Tim Scott is a conservative Republican senator from South Carolina. He also happens to be a black man. That rare combination would seem to make him a natural and much-needed mediator between his party and minority voters, but it is a role that Scott himself has tried hard to downplay, for example by refusing to join the Congressional Black Caucus. If his race is nonetheless part of his political identity, it is not because Scott has sought it out, but because others insist on thrusting that image upon him.

But in a speech on the Senate floor Wednesday, Scott cast all of that aside and went deeply personal. Among other things, he recounted some of his own too-numerous experiences with law enforcement, repeating the type of testimony that we've heard from many other successful black men, such as Atlanta Mayor Kasim Reed. To those of us without that first-hand experience, the consistency of these stories is remarkable.

"I shuddered when I heard Eric Garner say 'I can't move'," Scott confessed to his fellow senators. "I wept when I watched Walter Scott turn and run away and get shot and killed. And I broke when I heard the 4-year-old daughter of Philando Castile's girlfriend tell her mother 'It's OK, I'm right here with you'. These people are lost forever -- fathers, brothers, sons."

For those who might have forgotten the name "Walter Scott," this scene should remind you:

The senator and the murder victim were not related, but they shared more than a last name. That shooting from April 2015 occurred in North Charleston, S.C., the community where Tim Scott was born, so it must have literally struck home for him. (Scott also might have added the name of Atlantan Deravais Rogers to that list of victims.)

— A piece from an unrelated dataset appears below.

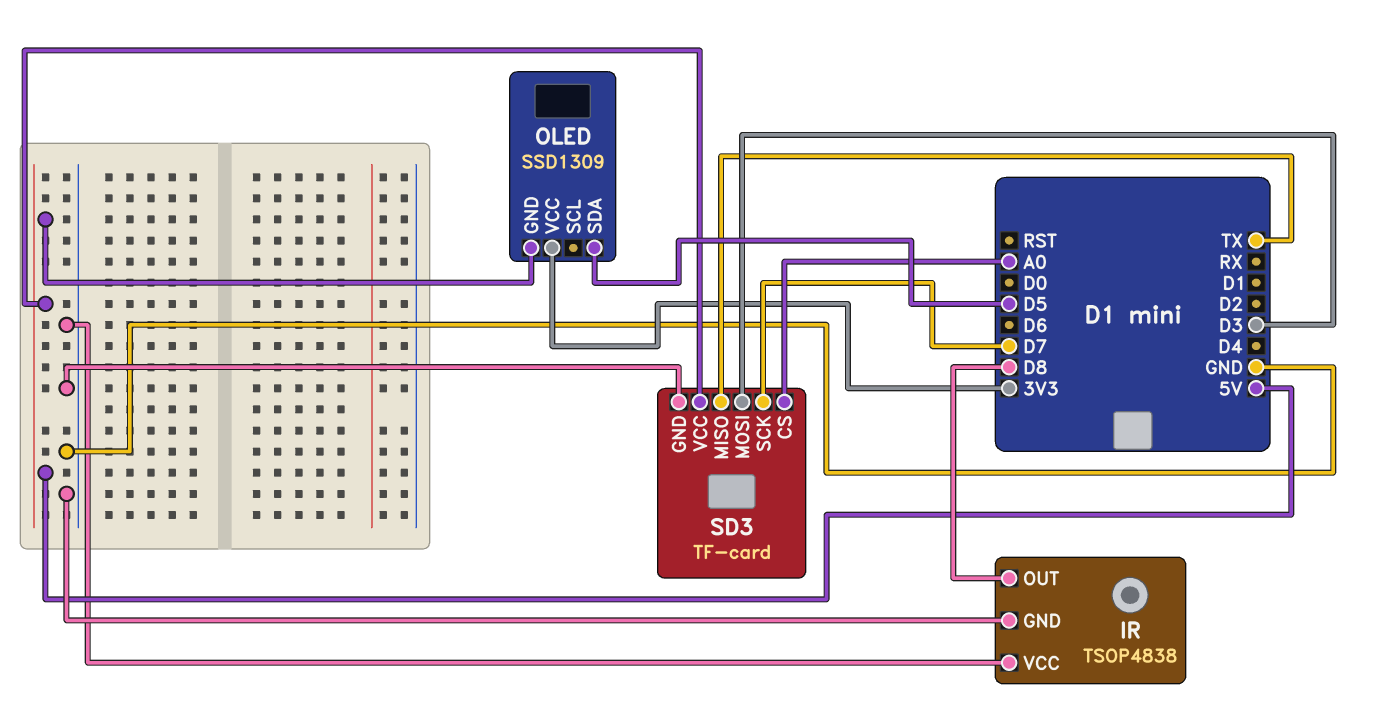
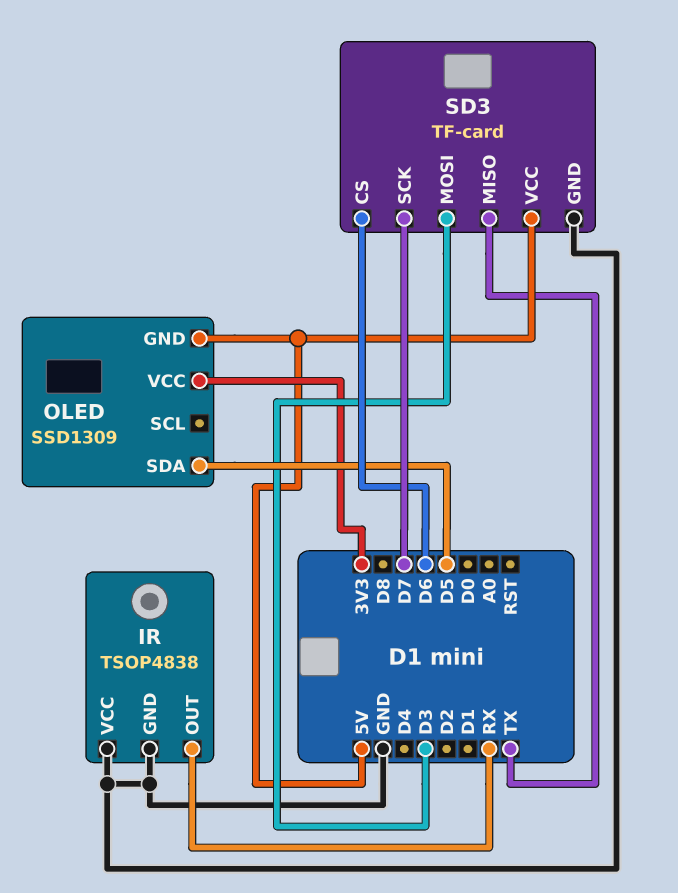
IR pin OUT: D8 -> RX
SD3 pin CS: A0 -> D6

As President Obama did in his beautiful speech in Dallas, Scott stressed the importance of supporting law enforcement and of recognizing the many difficulties and dangers of their work. There is never, ever an acceptable reason for harming those who put their lives on the line for us, he said. However, there is also no acceptable reason for ignoring that we have a major problem to solve.

"I simply ask you this: Recognize that just because you do not feel the pain, the anguish of another does not mean it does not exist. To ignore their struggles, our struggles, does not make them disappear. It simply leaves you blind and the American family very vulnerable.  Some search so hard to explain away the injustice that they are slowly wiping away who we are as a nation. But we must come together to fulfill what we all know is possible here in America: Peace, love and understanding. Fairness."

That's the core of it right there. By this point, after all this, if you still insist on dismissing the evidence that something important is going on and needs to be addressed, then that growing pile of evidence becomes taller still when your own denial is added to it.